_TEXTE FOURNI_
---*---

De telles évolutions ne tombent pas du ciel. Leur origine remonte à une réflexion engagée il y a plus de vingt ans. Un rapport comparatif des pratiques du contrôle fiscal externe dans divers pays européens et de l’OCDE a même été publié en décembre 2002 sur cette question. Du nom de son rédacteur, M. Strainchamps, ce rapport qui concluait à une bonne efficacité du contrôle fiscal français par rapport à celui de ses voisins, a vite été rangé au fond des tiroirs. Mais pour autant la piste ouverte n’a pas été refermée. Plus discrète mais tout aussi efficace, elle a pris la forme d’échanges annuels sur la politique fiscale entre divers pays, notamment avec l’Allemagne, modèle économique à suivre s’il en est un, mais aussi avec un pays comme le Canada grand fournisseur d’algorithmes et d’applications censés remplacer le cerveau du vérificateur.
La transposition dans la pratique française de ces échanges d’information s’incarne aujourd’hui dans des projets très avancés portés par les plus hauts responsables du ministère des Finances. Leur objectif est la concentration des services de vérifications de niveau départemental et interrégional en une seule et même structure. Celle-ci accueillerait également les services de recherche et du renseignement, de telle sorte que se créerait une administration du contrôle fiscal externe quasi autonome, coupée de l’ensemble des autres services de la DGFIP. La fusion des niveaux départementaux et interrégionaux s’accompagnerait dans un premier temps de la disparition de la moitié des effectifs de vérificateurs départementaux, processus d’ailleurs déjà engagé dans certains départements (Bouches-du-Rhône, Ardèche…). Si des emplois sont redéployés au plan interrégional, il n’y a pas d’équivalence en nombre et pour l’heure l’essentiel est d’ouvrir la voie. Se profile ainsi pour les services du contrôle fiscal externe une destinée à la mode Domaines. Le service des Domaines, dont la mission est d’évaluer les biens publics et les biens entrant dans les transactions publiques de l’État et des collectivités territoriales, a été sorti du bloc foncier de la Direction générale des impôts au moment de la fusion de cette dernière avec la Direction générale de la comptabilité publique. Il a été créé pour la circonstance, une structure appelée « France Domaines », directement rattachée à l’administration centrale et ainsi structurellement coupée des autres services, notamment des services fonciers et cadastraux. Aujourd’hui « France Domaines » est mise en concurrence avec des services d’évaluation foncière privés, par exemple de la BNP Parisbas, que l’administration rétribue pour effectuer quasiment les mêmes contrôles que ceux réalisés par France Domaine. Actuellement, il ne reste plus que quelques agents des domaines par département rattachés d’ailleurs administrativement à quelques départements référents. En fait, la mission est en voie d’extinction, on attend son avis de décès.
C’est à cette sauce que sont destinés à être mangés les services du contrôle fiscal externe. Une organisation en agence de service public avec à sa tête quelques encadrants relevant du ministère des Finances et des exécutants, contractuels, sous statut privés, missionnés sur quelques opérations à grand retentissement. Tel est un des schémas d’organisation plausible de cette mission, jusqu’à présent non seulement pas démenti mais que confirment chaque jour un peu plus les nouvelles orientations proposées.

---*---

Entrées de données enregistrées
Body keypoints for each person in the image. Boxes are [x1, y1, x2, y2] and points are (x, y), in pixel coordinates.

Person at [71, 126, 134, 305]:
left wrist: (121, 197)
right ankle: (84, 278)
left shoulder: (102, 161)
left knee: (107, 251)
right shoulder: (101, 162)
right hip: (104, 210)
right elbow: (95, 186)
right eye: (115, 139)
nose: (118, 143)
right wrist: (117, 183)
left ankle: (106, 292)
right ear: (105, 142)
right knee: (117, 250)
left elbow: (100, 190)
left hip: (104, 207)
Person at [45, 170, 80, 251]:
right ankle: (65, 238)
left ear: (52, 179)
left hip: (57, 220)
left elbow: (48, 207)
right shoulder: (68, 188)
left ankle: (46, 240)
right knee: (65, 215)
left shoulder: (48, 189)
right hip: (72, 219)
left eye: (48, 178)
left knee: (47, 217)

---*---

_OBJECTIF VISÉ_
D'après le texte fourni, à quelle date le rapport comparatif rédigé par M. Strainchamps a-t-il été publié ? Les enregistrements forment un matériau indépendant du texte.

_VOTRE RÉPONSE_
En décembre 2002.